He leant against the mantelpiece, talking to her about both cases with a quick incisive common-sense—not unkind, but without a touch of unnecessary sentiment, still less of the superior person—which represented one of the moods she liked best in him. In speaking of the poor he always took the tone of comradeship, of a plain equality, and the tone was, in fact, genuine.
“Do you know,” he said presently, “I did not tell you before, but I am certain that Hurd’s wife is afraid of you, that she has a secret from you?”
“From me! how could she? I know every detail of their affairs.”
“No matter. I listened to what she said that day in the cottage when I had the boy on my knee. I noticed her face, and I am quite certain. She has a secret, and above all a secret from you.”
Marcella looked disturbed for a moment, then she laughed.
“Oh, no!” she said, with a little superior air. “I assure you I know her better than you.”
Wharton said no more.
“Marcella!” called a distant voice from the hall.
The girl gathered up her white skirts and her flowers in haste.
“Good-night!”
“Good-night! I shall hear you come home and wonder how you have sped. One word, if I may! Take your role and play it. There is nothing subjects dislike so much as to see royalty decline its part.”
She laughed, blushed, a little proudly and uncertainly, and went without reply. As she shut the door behind her, a sudden flatness fell upon her. She walked through the dark Stone Parlour outside, seeing still the firmly-knit lightly-made figure—boyish, middle-sized, yet never insignificant—the tumbled waves of fair hair, the eyes so keenly blue, the face with its sharp mocking lines, its powers of sudden charm. Then self-reproach leapt, and possessed her. She quickened her pace, hurrying into the hall, as though from something she was ashamed or afraid of.
In the hall a new sensation awaited her. Her mother, fully dressed, stood waiting by the old billiard-table for her maid, who had gone to fetch her a cloak.
Marcella stopped an instant in surprise and delight, then ran up to her. “Mamma, how lovely you look! I haven’t seen you like that, not since I was a child. I remember you then once, in a low dress, a white dress, with flowers, coming into the nursery. But that black becomes you so well, and Deacon has done your hair beautifully!”

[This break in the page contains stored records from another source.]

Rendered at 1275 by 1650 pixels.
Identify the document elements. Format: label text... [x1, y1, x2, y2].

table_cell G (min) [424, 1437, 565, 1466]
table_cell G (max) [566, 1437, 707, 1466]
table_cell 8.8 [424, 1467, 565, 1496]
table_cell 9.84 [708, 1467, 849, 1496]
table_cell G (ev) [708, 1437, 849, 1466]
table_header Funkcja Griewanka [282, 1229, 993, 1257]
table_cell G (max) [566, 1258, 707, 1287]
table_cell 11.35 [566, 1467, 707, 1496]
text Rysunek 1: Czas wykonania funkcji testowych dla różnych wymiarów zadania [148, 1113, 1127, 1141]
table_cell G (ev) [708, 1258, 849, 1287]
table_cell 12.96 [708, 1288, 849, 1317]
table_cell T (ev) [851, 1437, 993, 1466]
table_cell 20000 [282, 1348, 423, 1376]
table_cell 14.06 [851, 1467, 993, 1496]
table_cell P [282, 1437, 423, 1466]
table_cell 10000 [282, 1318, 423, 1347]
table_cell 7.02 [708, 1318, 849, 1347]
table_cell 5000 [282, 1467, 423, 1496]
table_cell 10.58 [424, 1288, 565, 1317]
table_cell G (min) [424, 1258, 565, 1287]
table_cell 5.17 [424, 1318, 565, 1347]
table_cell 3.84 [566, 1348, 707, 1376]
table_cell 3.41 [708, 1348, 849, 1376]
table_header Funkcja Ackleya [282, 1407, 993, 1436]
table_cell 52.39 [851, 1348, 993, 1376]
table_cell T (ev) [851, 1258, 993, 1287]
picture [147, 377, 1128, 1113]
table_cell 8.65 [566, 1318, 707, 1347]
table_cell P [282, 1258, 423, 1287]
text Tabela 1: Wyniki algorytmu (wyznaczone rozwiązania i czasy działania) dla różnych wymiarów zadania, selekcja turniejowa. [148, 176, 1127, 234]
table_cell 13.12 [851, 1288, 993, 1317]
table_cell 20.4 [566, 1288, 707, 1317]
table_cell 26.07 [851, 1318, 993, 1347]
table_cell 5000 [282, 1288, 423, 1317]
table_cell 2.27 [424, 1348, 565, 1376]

She took her mother’s hand and kissed her cheek, touched by an emotion which had many roots. There was infinite relief in this tender natural outlet; she seemed to recover possession of herself.
Mrs. Boyce bore the kiss quietly. Her face was a little pinched and white. But the unusual display Deacon had been allowed to make of her pale golden hair, still long and abundant; the unveiling of the shapely shoulders and neck, little less beautiful than her daughter’s; the elegant lines of the velvet dress, all these things, had very nobly transformed her. Marcella could not restrain her admiration and delight. Mrs. Boyce winced, and, looking upward to the gallery, which ran round the hall, called Deacon impatiently.